Marjorie Taylor Greene roasted for ‘gazpacho police’ remark
Social media erupted in soup jokes on Wednesday after Rep. Marjorie Taylor Greene (R-Ga.) accused House Speaker Nancy Pelosi (D-Calif.) of having “gazpacho police” spy on lawmakers and their staffs.
The remark was an apparent reference to the Gestapo, the Nazi secret police, but the far-right rep instead named the chilled vegetable soup popular in Spain and Portugal.
During an interview on One America News Network, Greene said Pelosi was using U.S. Capitol Police officers as “pawns” and sending them into lawmakers’ offices to “investigate.”
“Not only do we have the D.C. jail, which is the D.C. gulag, but now we have Nancy Pelosi’s gazpacho police spying on members of Congress,” she said.
The internet quickly jumped on the congresswoman’s bungled metaphor.
“First, Nazi comparisons are unbecoming of a Congresswoman,” tweeted Holly McCormack, a Democrat who is running against Greene in Georgia’s 14th Congressional District. “Second, I am not surprised Marge does not know the difference between gazpacho and Gestapo.”

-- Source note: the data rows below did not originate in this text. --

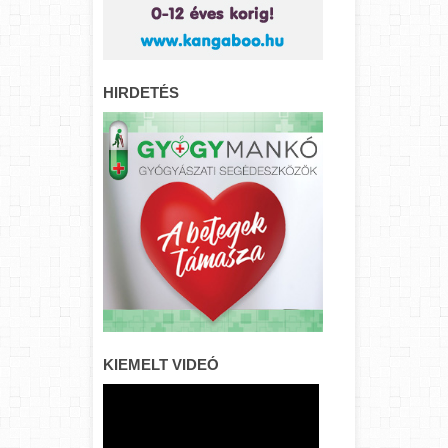
HIRDETÉS
KIEMELT VIDEÓ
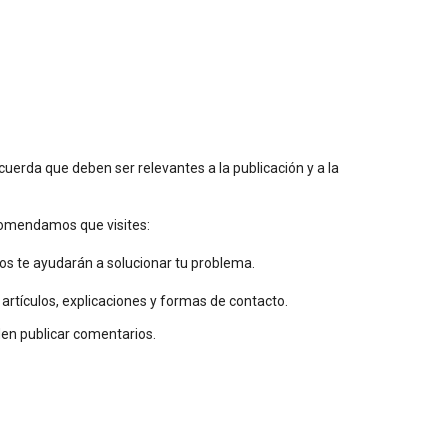
uerda que deben ser relevantes a la publicación y a la
ecomendamos que visites:
os te ayudarán a solucionar tu problema.
 artículos, explicaciones y formas de contacto.
den publicar comentarios.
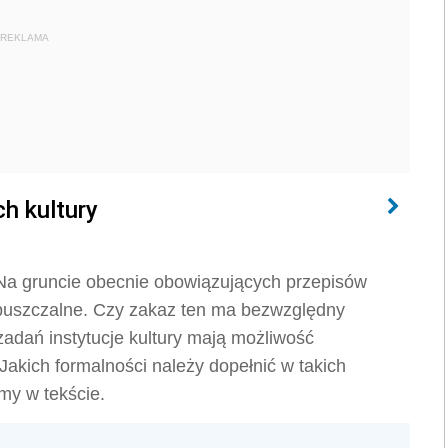
REKLAMA
ch kultury
 Na gruncie obecnie obowiązujących przepisów
dopuszczalne. Czy zakaz ten ma bezwzględny
zadań instytucje kultury mają możliwość
akich formalności należy dopełnić w takich
my w tekście.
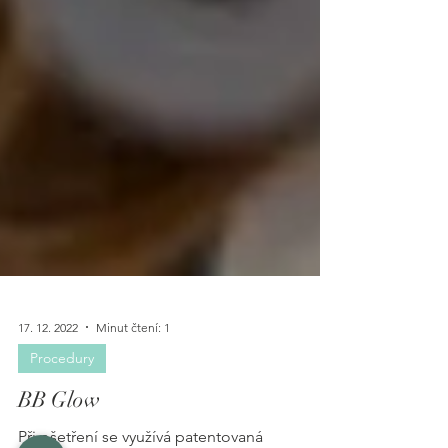
17. 12. 2022
Minut čtení: 1
Procedury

“Overheard: Marjorie Taylor Greene keeps talking about Nancy Pelosi’s ‘Gazpacho’ and now I want the recipe,” tweeted George Takei, who plays Sulu in the “Star Trek” franchise.

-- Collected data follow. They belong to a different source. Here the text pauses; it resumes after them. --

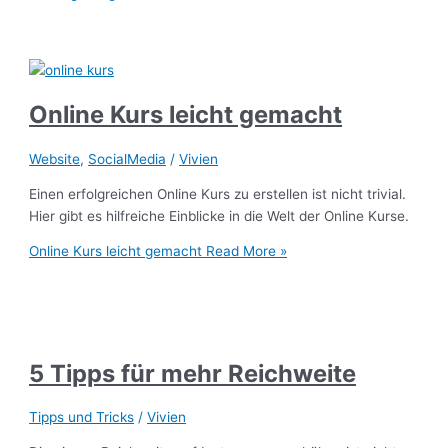
Online Kurs leicht gemacht
Website
,
SocialMedia
/
Vivien
Einen erfolgreichen Online Kurs zu erstellen ist nicht trivial.
Hier gibt es hilfreiche Einblicke in die Welt der Online Kurse.
Online Kurs leicht gemacht
Read More »
5 Tipps für mehr Reichweite
Tipps und Tricks
/
Vivien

George Conway, the conservative lawyer and columnist, quickly changed his Twitter profile name to “Oficial de Policía de Gazpacho Conway.”
And progressive Democrat Alexandria Ocasio-Cortez (N.Y.) tweeted that Greene “clearly banned all books from her house years ago” in reference to the ongoing conservative push to ban from schools books deemed sexually explicit or racially charged.
Greene appeared to address the controversy on Wednesday night when she tweeted, “No soup for those who illegally spy on Members of Congress, but they will be thrown in the goulash.”
Wednesday’s “gazpacho” blunder wasn’t Greene’s first attempt to compare Democrats and their policies to Nazis.
In July, she compared a push by President Biden to ensure as many Americans are vaccinated against the coronavirus as possible to the people who helped Adolf Hitler rise to power in Nazi Germany.
And in May, she compared House Democrats’ mask requirements in the Capitol to Jews being forced to wear gold stars during the Holocaust.